Crucially, to combat what are currently very weak enforcement mechanisms, we recommend a wide expansion in the role and powers of the Financial Reporting Council, to enable it to call out poor practice and engage with companies to improve performance.

The Committee has made a number of recommendations, and it is expected that these will be considered by the FRC during its fundamental review of the UK Corporate Governance Code, announced in February 2017.

The Committee's recommendations include:

  • Reporting on fulfilment of director's duty to promote the success of the business
    An amendment to the Code to include informative narrative reporting on the Board's fulfilment of Section 172 duties. Boards must explain in detail how they have considered the interests of all stakeholders of the company. Any breach of S.172 duties could be subject to legal action by the FRC.
  • Expanding the powers of the FRC to enable it to call out companies engaged in poor practice and to engage with them to improve performance; this would include the publication of a RAG rating of an organisation's compliance with the Code. The FRC would have the power to report any failure of the Board collectively, or by an individual Board member, to shareholders.
  • Simplification of remuneration
    The Committee has recommended a return to a salary-only method of remuneration for Chief Executives, with the phaseout of LTIPs (no new LTIPs to be agreed from 2018), to be replaced by deferred stock. There should also be a move away from bonus payments rewarded without particularly stretching targets. It has also recommended that all organisations should be required to publish their pay ratios.
  • Encouraging diversity on Boards, including cognitive diversity: the Comittee encourages the appointment of workers to Boards and also recommends that the FRC embeds the promotion of the ethnic diversity of boards within its revised Code.
  • Chairs of remuneration committees to be expected to resign if their proposals do not receive the backing of 75% of voting shareholders. The Committee has also recommended a Code revision to include a requirement that there should be a binding vote on executive pay awards the following year in the event of there being such a vote. Employee representatives should also be appointed to the remuneration committee to help ensure a more balanced view of executive remuneration.
  • Encouraging the Government to set a target of at least 50% of all new appointments to senior and executive management level positions in the FTSE 350 and all listed companies being women by May 2020.
  • New corporate governance code
    The establishment of a new corporate governance code for the largest privately owned companies, developed and overseen by the FRC, along with the establishment of a new body to oversee and report on compliance (which would be funded by contributions from the companies themselves).
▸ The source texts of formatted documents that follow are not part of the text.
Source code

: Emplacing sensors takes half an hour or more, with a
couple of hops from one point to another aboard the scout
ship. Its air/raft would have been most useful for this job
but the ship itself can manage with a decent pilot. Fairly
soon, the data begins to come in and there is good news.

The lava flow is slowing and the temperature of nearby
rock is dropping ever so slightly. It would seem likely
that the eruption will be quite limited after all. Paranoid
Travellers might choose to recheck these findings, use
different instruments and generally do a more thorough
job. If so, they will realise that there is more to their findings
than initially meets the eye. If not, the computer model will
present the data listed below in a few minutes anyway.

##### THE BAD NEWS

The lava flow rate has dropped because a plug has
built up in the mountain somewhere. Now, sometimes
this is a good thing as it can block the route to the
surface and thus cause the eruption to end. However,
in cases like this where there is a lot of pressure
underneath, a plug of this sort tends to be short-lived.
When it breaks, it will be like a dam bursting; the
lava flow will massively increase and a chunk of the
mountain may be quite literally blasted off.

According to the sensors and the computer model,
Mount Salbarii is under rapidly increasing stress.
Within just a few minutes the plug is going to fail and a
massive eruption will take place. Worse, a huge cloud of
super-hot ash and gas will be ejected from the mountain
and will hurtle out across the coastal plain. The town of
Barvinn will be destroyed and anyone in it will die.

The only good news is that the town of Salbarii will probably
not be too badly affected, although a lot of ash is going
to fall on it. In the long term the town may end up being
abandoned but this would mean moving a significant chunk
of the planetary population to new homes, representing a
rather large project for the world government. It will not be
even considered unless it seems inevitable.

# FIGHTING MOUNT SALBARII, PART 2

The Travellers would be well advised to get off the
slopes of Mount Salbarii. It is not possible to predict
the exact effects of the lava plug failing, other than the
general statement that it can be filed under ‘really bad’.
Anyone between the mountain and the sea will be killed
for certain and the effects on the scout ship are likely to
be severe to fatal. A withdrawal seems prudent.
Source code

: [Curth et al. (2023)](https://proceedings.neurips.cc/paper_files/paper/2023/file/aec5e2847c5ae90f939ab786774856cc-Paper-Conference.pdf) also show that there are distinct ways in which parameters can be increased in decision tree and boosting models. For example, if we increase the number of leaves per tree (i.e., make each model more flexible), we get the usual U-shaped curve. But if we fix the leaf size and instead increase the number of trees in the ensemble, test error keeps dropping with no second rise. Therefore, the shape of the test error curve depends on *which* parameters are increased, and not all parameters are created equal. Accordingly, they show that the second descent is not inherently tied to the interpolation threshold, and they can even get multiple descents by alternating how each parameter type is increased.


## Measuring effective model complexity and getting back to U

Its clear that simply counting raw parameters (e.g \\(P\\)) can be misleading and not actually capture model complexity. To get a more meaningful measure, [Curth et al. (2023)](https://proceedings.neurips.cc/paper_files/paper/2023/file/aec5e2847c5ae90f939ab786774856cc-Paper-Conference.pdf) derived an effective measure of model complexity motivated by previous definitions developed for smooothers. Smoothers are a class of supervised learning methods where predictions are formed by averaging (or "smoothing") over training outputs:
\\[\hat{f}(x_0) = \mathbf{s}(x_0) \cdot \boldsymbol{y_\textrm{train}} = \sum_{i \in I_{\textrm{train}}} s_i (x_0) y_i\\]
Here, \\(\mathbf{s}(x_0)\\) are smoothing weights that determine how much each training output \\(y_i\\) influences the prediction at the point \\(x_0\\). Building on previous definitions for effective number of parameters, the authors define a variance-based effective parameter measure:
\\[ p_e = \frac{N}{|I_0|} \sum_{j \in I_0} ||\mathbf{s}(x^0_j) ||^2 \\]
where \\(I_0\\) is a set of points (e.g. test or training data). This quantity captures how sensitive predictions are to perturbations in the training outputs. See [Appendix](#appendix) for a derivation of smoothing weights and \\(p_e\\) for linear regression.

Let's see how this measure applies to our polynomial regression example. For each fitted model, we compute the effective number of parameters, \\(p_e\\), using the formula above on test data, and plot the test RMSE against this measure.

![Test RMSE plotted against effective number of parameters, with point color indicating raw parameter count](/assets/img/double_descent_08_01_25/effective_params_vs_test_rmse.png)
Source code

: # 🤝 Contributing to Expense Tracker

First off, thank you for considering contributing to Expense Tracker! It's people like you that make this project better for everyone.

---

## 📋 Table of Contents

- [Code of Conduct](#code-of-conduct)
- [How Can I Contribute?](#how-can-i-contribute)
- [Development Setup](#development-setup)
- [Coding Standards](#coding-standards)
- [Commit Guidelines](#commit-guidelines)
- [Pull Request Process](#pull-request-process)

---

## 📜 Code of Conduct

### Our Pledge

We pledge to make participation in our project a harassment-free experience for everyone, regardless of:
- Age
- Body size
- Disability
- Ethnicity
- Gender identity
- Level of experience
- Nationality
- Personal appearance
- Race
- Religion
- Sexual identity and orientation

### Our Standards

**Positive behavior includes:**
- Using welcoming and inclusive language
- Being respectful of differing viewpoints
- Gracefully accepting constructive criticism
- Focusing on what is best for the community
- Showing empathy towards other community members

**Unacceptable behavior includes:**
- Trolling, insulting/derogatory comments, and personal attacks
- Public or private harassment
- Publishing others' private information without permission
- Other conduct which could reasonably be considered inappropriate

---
    The report states that 'no law or governance code can eradicate the risk of serious failings of corporate governance, risks that are higher where there are small boards and dominant personalities involved, but a Code can serve to raise awareness of good practice and, over time, help to improve of standards of corporate governance in private companies, large and small'.

    After a three year period, should the new code fail to improve corporate governance standards or reveal high rates of unacceptable non-compliance, then a mandatory regulatory regime should be introduced.

Response to the report has been broadly supportive, however, as the Chief Executive of the CBI, Carolyn Fairbairn reported, "the CBI is absolutely clear that the unacceptable behaviour of the few does not reflect the high standards and responsible behaviour of the vast majority of companies".

Elizabeth Richards, Head of Corporate Governance at the Institute of Chartered Accountants in England and Wales, said some companies "will find the proposals challenging", but that the Committee's recommendations "have the potential to bridge the growing divide between the public and business."